14th February 2013 9:00
By Blue Tutors
Major changes to A-level examinations have been announced by Michael Gove, but head teachers have received them unenthusiastically. The education secretary believes that the current A-levels do not allow students to gain a depth of understanding in their subjects. Although AS-levels will remain, they will become a standalone exam.
However, independent school head teachers claimed the proposals were ‘rushed and incoherent’ and condemned them for their evident relationship to electoral politics. It is believed that neither employers nor universities have found A-levels to be problematic or failing to prepare students for the demands of higher education or the real world. However, one in six university students achieve degrees with first class honours, three times as many as thirteen years ago.
Union leaders are insisting that there has been no call for a reform of the current A-level system from most of the education sector. Instead, they believe that Gove is attempting to fix something that is not broken. The education minister has called for the A-level qualification to return to its former structure in which exams were taken at the end of the full two years of the course. AS-levels will no longer count towards the final A2 grade but will become a qualification in their own right.

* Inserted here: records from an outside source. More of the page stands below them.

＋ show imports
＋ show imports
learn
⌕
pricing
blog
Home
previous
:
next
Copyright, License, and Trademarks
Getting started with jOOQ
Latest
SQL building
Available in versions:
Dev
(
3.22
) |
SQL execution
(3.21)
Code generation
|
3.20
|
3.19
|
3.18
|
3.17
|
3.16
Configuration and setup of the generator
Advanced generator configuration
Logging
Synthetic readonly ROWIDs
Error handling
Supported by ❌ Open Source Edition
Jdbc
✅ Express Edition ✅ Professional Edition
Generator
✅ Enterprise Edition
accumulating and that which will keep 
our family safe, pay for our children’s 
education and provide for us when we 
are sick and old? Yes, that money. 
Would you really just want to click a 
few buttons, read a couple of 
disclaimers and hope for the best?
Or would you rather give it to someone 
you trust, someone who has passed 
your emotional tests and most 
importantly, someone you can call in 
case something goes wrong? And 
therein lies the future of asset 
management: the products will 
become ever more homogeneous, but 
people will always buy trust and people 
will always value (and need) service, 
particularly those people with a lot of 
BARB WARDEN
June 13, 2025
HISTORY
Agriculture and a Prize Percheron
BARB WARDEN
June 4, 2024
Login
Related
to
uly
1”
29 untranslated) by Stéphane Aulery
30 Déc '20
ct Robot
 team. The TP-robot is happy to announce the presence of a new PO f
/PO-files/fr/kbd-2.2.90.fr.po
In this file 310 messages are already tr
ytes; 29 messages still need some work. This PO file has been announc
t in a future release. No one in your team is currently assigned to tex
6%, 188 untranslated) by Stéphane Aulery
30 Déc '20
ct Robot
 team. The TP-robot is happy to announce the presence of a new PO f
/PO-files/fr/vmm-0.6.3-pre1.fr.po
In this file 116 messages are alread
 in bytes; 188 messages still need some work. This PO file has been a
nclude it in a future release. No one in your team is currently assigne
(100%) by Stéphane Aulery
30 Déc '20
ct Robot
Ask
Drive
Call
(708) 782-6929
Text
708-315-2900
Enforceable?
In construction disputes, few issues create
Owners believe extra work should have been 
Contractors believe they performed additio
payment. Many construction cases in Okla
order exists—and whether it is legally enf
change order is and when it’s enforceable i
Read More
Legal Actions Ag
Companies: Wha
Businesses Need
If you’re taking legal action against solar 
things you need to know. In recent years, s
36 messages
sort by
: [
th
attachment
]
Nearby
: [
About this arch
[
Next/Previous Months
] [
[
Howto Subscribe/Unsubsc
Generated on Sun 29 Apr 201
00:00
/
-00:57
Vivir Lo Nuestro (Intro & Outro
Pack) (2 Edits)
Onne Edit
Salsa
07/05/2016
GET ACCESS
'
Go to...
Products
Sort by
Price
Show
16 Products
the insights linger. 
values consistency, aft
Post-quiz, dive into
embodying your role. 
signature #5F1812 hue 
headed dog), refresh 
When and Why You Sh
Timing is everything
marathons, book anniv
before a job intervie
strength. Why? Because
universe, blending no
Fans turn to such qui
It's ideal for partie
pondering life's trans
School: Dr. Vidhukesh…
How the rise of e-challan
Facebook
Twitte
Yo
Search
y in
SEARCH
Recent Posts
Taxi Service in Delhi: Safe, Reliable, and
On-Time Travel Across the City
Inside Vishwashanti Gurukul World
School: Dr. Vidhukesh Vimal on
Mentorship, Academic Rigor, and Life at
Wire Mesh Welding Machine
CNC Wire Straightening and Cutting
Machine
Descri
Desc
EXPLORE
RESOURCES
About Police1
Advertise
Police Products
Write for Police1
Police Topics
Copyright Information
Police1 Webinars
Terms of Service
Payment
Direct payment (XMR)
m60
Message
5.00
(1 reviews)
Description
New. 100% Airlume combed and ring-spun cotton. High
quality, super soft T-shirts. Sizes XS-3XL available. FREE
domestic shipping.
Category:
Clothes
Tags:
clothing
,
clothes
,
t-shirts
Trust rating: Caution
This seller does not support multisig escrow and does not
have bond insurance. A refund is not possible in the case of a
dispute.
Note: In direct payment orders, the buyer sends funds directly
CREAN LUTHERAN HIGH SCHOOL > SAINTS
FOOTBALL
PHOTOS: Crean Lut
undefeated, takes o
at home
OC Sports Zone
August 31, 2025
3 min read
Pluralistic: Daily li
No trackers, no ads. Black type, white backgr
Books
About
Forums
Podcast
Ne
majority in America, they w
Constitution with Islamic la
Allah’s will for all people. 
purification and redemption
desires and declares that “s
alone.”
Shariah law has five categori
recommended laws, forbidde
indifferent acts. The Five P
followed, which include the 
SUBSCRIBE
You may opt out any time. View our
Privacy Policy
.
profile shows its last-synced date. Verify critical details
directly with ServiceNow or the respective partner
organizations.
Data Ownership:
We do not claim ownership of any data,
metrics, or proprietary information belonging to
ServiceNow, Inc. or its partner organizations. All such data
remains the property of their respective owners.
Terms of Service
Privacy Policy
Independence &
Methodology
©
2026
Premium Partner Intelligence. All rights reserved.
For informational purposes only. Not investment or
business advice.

Furthermore, modules will be abandoned and replaced by a ‘linear’ form of learning with the exams at the end of the course.
Education specialists are disappointed that Gove’s alterations have ignored the views of the majority of the teaching profession, including academics, universities and employers. They believe that the AS level link should be retained rather than risk generating a double layered exam system which will serve to complicate admissions to universities and potentially narrow opportunities for pupils.